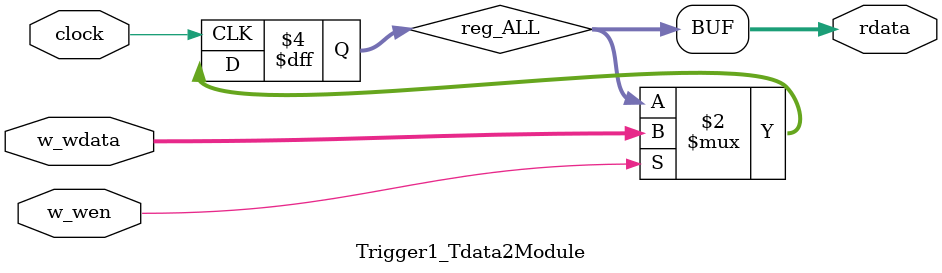
<source format=v>
`ifndef RANDOMIZE
  `ifdef RANDOMIZE_MEM_INIT
    `define RANDOMIZE
  `endif // RANDOMIZE_MEM_INIT
`endif // not def RANDOMIZE
`ifndef RANDOMIZE
  `ifdef RANDOMIZE_REG_INIT
    `define RANDOMIZE
  `endif // RANDOMIZE_REG_INIT
`endif // not def RANDOMIZE
`ifndef RANDOM
  `define RANDOM $random
`endif // not def RANDOM
// Users can define INIT_RANDOM as general code that gets injected into the
// initializer block for modules with registers.
`ifndef INIT_RANDOM
  `define INIT_RANDOM
`endif // not def INIT_RANDOM
// If using random initialization, you can also define RANDOMIZE_DELAY to
// customize the delay used, otherwise 0.002 is used.
`ifndef RANDOMIZE_DELAY
  `define RANDOMIZE_DELAY 0.002
`endif // not def RANDOMIZE_DELAY
// Define INIT_RANDOM_PROLOG_ for use in our modules below.
`ifndef INIT_RANDOM_PROLOG_
  `ifdef RANDOMIZE
    `ifdef VERILATOR
      `define INIT_RANDOM_PROLOG_ `INIT_RANDOM
    `else  // VERILATOR
      `define INIT_RANDOM_PROLOG_ `INIT_RANDOM #`RANDOMIZE_DELAY begin end
    `endif // VERILATOR
  `else  // RANDOMIZE
    `define INIT_RANDOM_PROLOG_
  `endif // RANDOMIZE
`endif // not def INIT_RANDOM_PROLOG_
// Include register initializers in init blocks unless synthesis is set
`ifndef SYNTHESIS
  `ifndef ENABLE_INITIAL_REG_
    `define ENABLE_INITIAL_REG_
  `endif // not def ENABLE_INITIAL_REG_
`endif // not def SYNTHESIS
// Include rmemory initializers in init blocks unless synthesis is set
`ifndef SYNTHESIS
  `ifndef ENABLE_INITIAL_MEM_
    `define ENABLE_INITIAL_MEM_
  `endif // not def ENABLE_INITIAL_MEM_
`endif // not def SYNTHESIS
module Trigger1_Tdata2Module(
  input         clock,
  input         w_wen,
  input  [63:0] w_wdata,
  output [63:0] rdata
);

  reg [63:0] reg_ALL;
  always @(posedge clock) begin
    if (w_wen)
      reg_ALL <= w_wdata;
  end // always @(posedge)
  `ifdef ENABLE_INITIAL_REG_
    `ifdef FIRRTL_BEFORE_INITIAL
      `FIRRTL_BEFORE_INITIAL
    `endif // FIRRTL_BEFORE_INITIAL
    logic [31:0] _RANDOM[0:1];
    initial begin
      `ifdef INIT_RANDOM_PROLOG_
        `INIT_RANDOM_PROLOG_
      `endif // INIT_RANDOM_PROLOG_
      `ifdef RANDOMIZE_REG_INIT
        for (logic [1:0] i = 2'h0; i < 2'h2; i += 2'h1) begin
          _RANDOM[i[0]] = `RANDOM;
        end
        reg_ALL = {_RANDOM[1'h0], _RANDOM[1'h1]};
      `endif // RANDOMIZE_REG_INIT
    end // initial
    `ifdef FIRRTL_AFTER_INITIAL
      `FIRRTL_AFTER_INITIAL
    `endif // FIRRTL_AFTER_INITIAL
  `endif // ENABLE_INITIAL_REG_
  assign rdata = reg_ALL;
endmodule


</source>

====

→ Work instruction: Starting at the first line of the records above, set down each line exactly through the one that holds "injected into the". Omit pictures.

→ Exercise solution:
<source format=v>
`ifndef RANDOMIZE
  `ifdef RANDOMIZE_MEM_INIT
    `define RANDOMIZE
  `endif // RANDOMIZE_MEM_INIT
`endif // not def RANDOMIZE
`ifndef RANDOMIZE
  `ifdef RANDOMIZE_REG_INIT
    `define RANDOMIZE
  `endif // RANDOMIZE_REG_INIT
`endif // not def RANDOMIZE
`ifndef RANDOM
  `define RANDOM $random
`endif // not def RANDOM
// Users can define INIT_RANDOM as general code that gets injected into the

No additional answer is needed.